◆ **REQUIRED TASKS**:
A: According to the article on archive formats, which operating systems required filenames to include a three-character extension?
B: From the article on archive formats, write out the passage starting at "Integrity check" and ending at "and correct errors.", changing "magnetic media" to "hard disks".

## START ARTICLE

Comparison of archive formats
There are many popular computer data archive formats for creating and maintaining archive files. The tables below compare many popular archive formats.
Features
The table compares various features column-by-column in the table below:
Purpose
Archive formats are used for backups, mobility, and archiving. Many archive formats compress the data to consume less storage space and result in quicker transfer times as the same data is represented by fewer bytes. Another benefit is that files are combined into one archive file which has less overhead for managing or transferring.
There are numerous compression algorithms available to losslessly compress archived data and some algorithms work better (smaller archive or faster compression) with particular data types.
Archive formats are also used by most operating systems to package software for easier distribution and installation than binary executables.
Filename extension
The DOS and Windows operating systems required filenames to include a three-character extension to identify the file type and use. Filename extensions must be unique for each type of file. Many operating systems identify a file's type from its contents without the need for an extension in its name. However, the use of three-character extensions has been embraced as a useful and efficient shorthand for identifying file types—both for computer software, and for humans.
Integrity check
Archive files are often stored on magnetic media, which is subject to data storage errors. Early tape media had a higher rate of errors than is expected for magnetic media today. Many archive formats contain extra data embedded in the files in order to detect data storage or transmission errors, and the software used to read the archive files contain logic to detect errors.
Recovery record
Many archive formats contain redundant data embedded in the files in order to detect data storage or transmission errors, and the software used to read the archive files contain logic to detect and correct errors.

## END ARTICLE
## START DATASET CONTENT

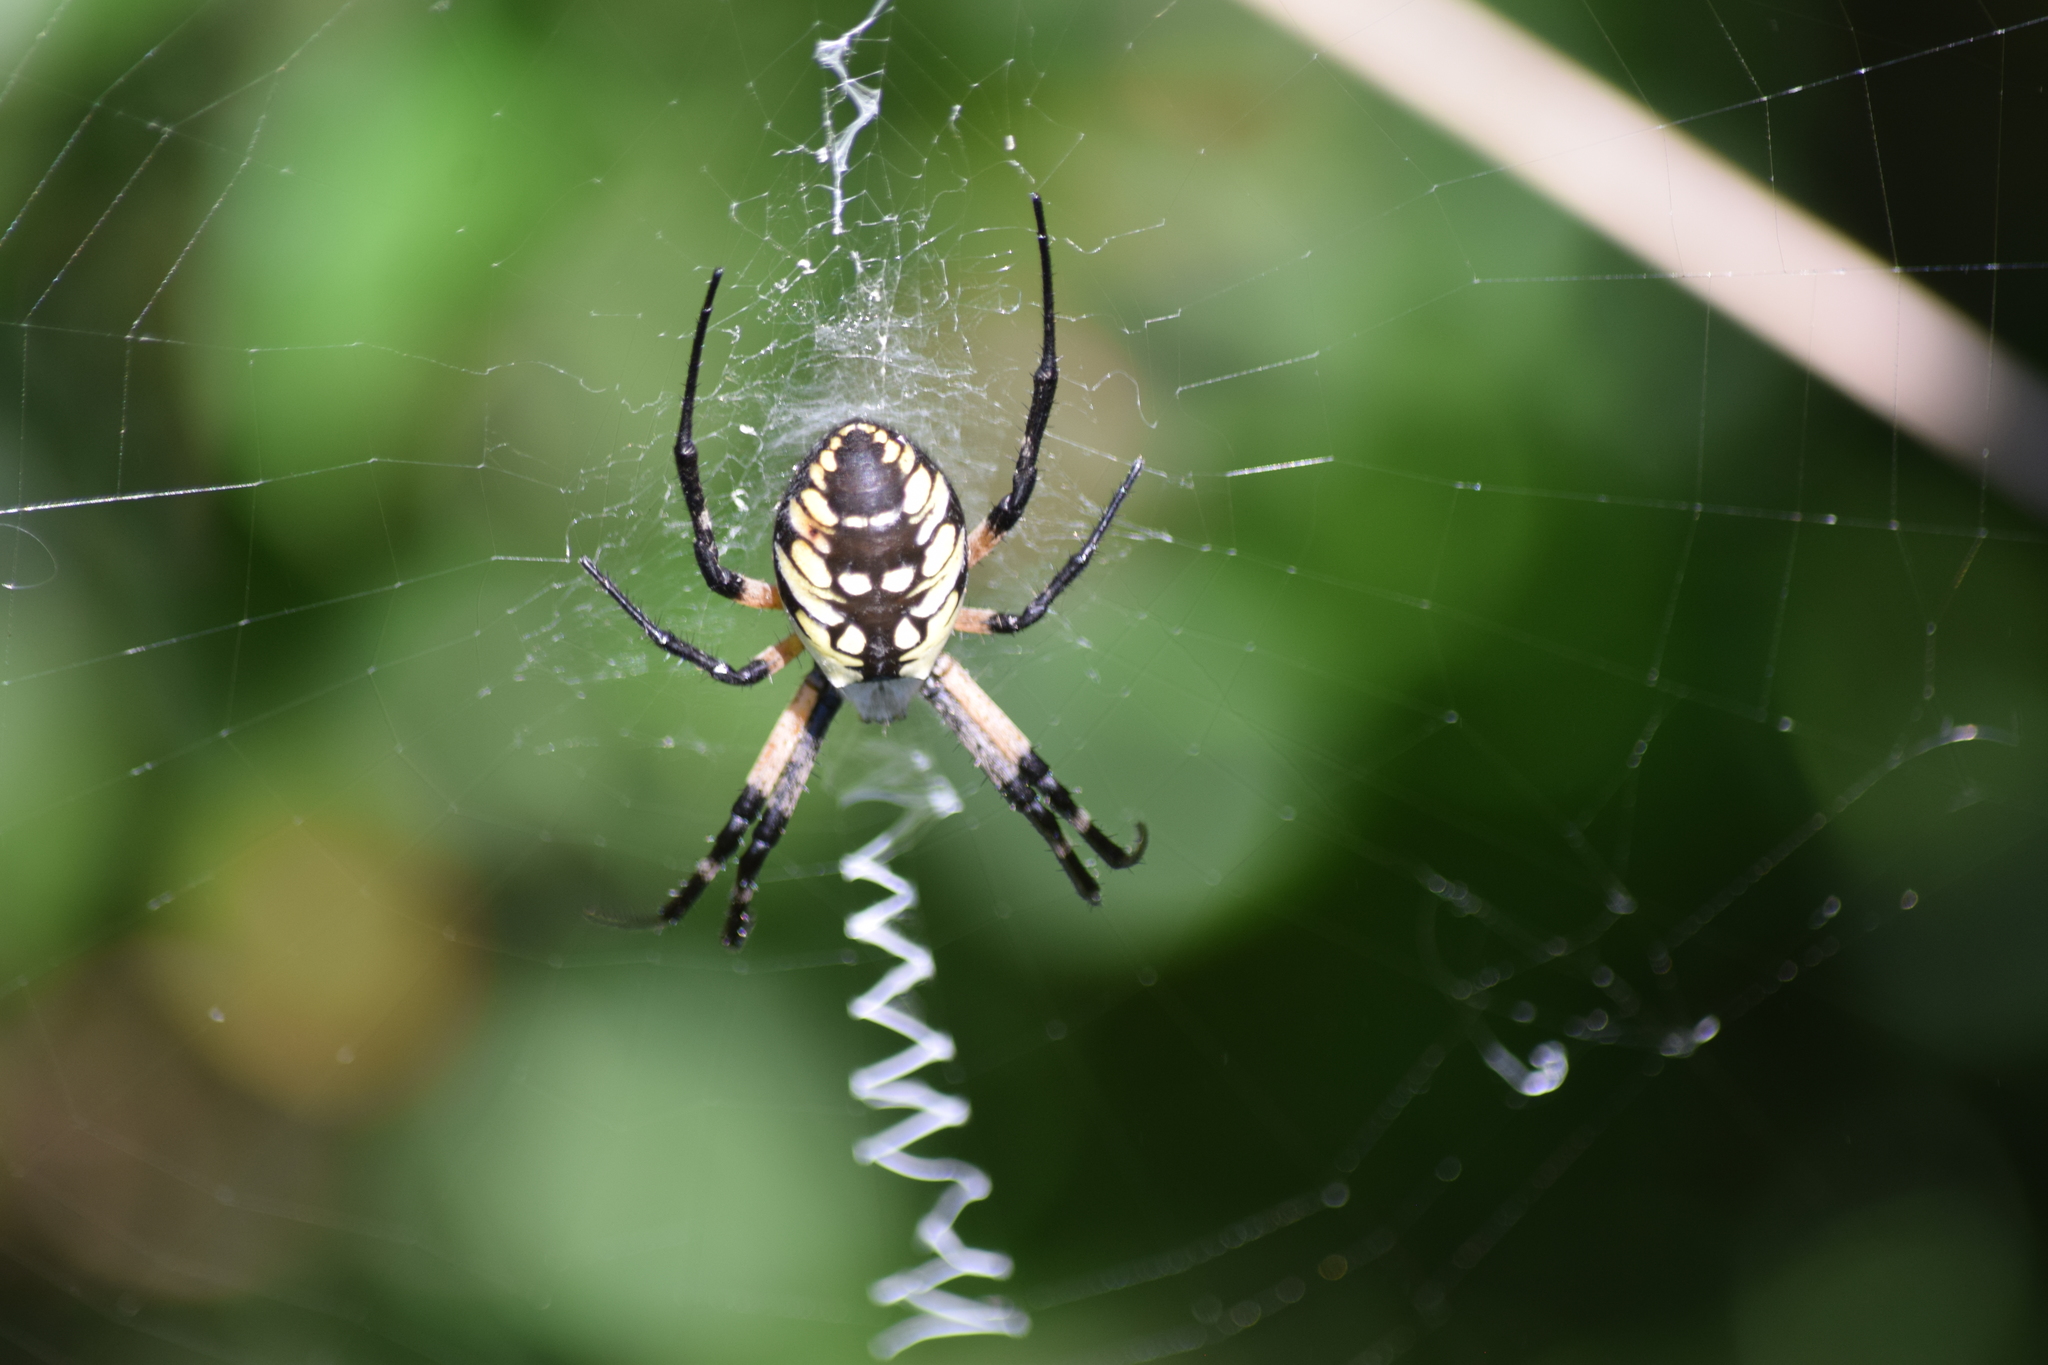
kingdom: Animalia
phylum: Arthropoda
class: Arachnida
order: Araneae
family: Araneidae
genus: Argiope
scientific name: Argiope aurantia
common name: Orb weavers
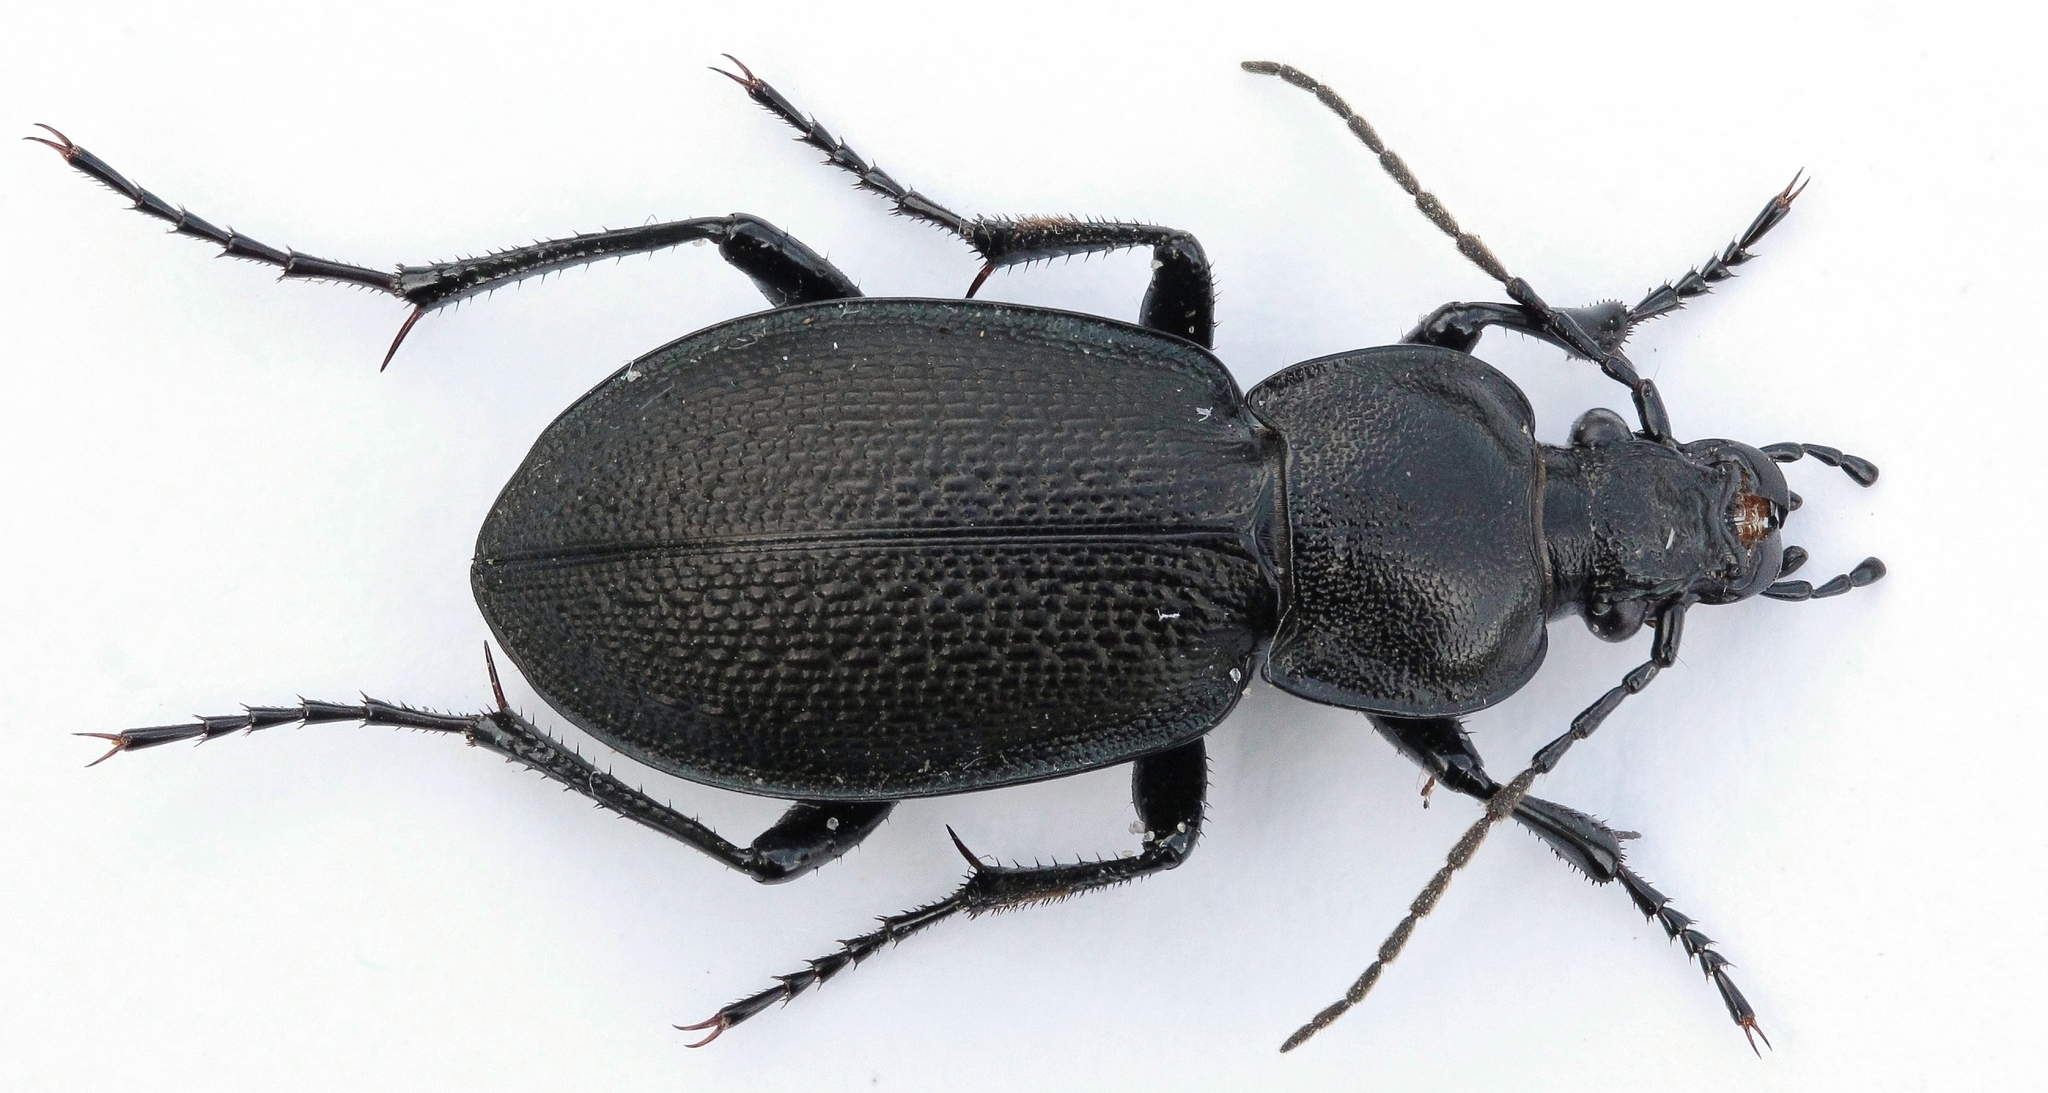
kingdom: Animalia
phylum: Arthropoda
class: Insecta
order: Coleoptera
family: Carabidae
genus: Carabus
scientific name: Carabus estreicheri
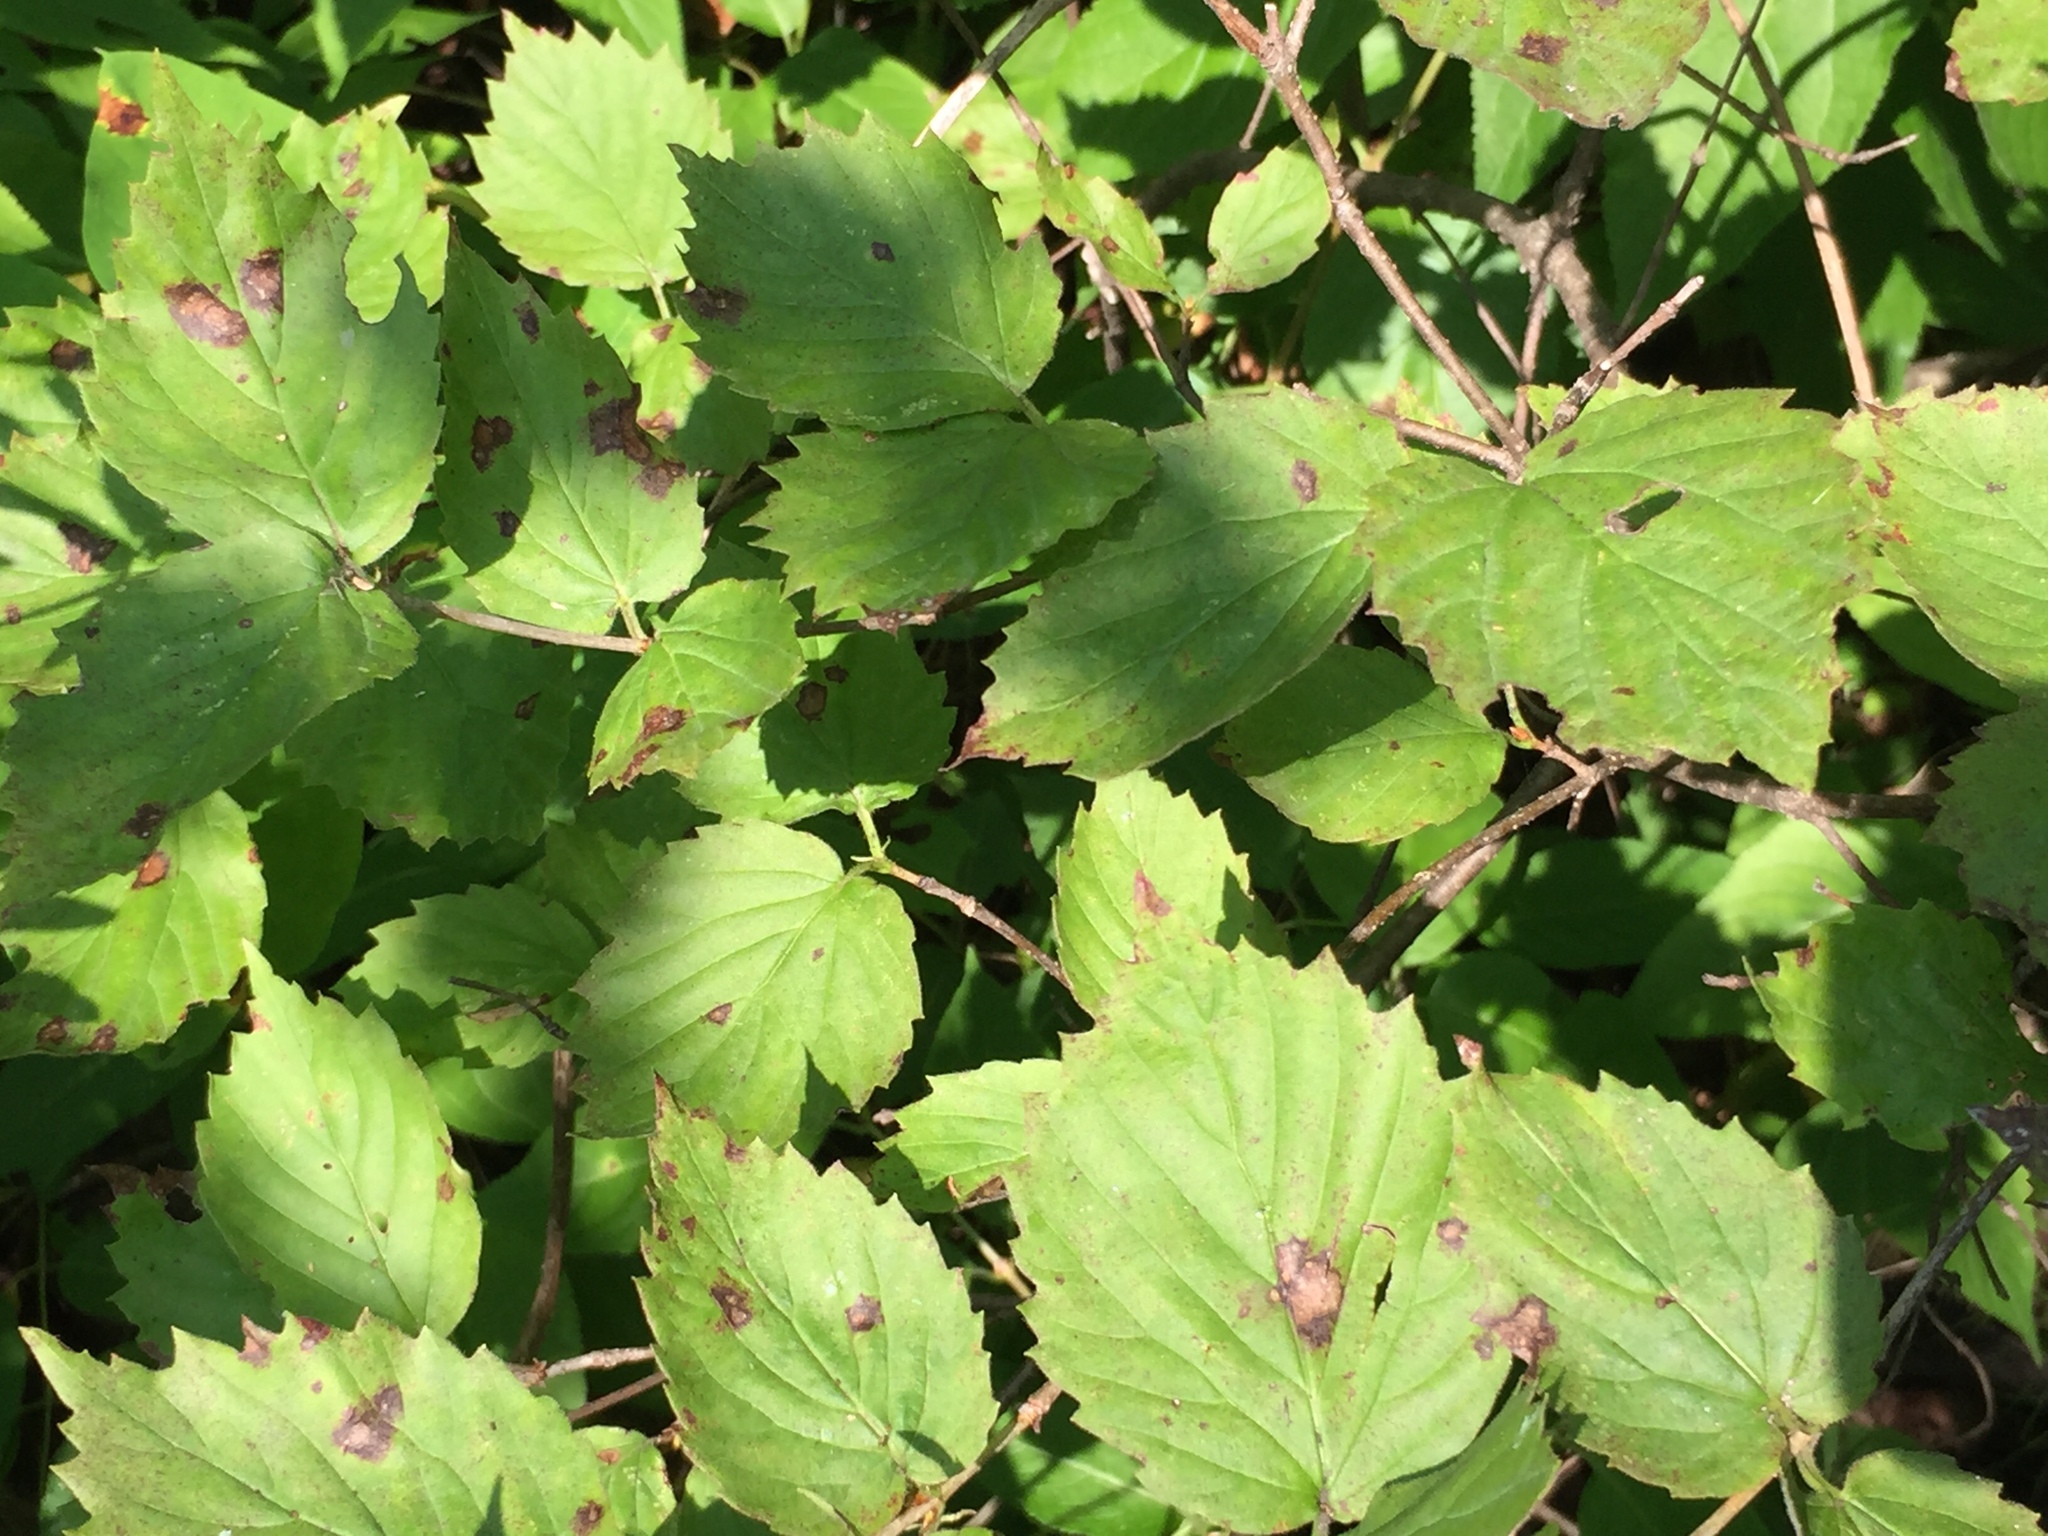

## END DATASET CONTENT

◆ **SOLUTIONS TO THE TASKS**:
A: DOS and Windows.

B:
Integrity check
Archive files are often stored on hard disks, which is subject to data storage errors. Early tape media had a higher rate of errors than is expected for hard disks today. Many archive formats contain extra data embedded in the files in order to detect data storage or transmission errors, and the software used to read the archive files contain logic to detect errors.
Recovery record
Many archive formats contain redundant data embedded in the files in order to detect data storage or transmission errors, and the software used to read the archive files contain logic to detect and correct errors.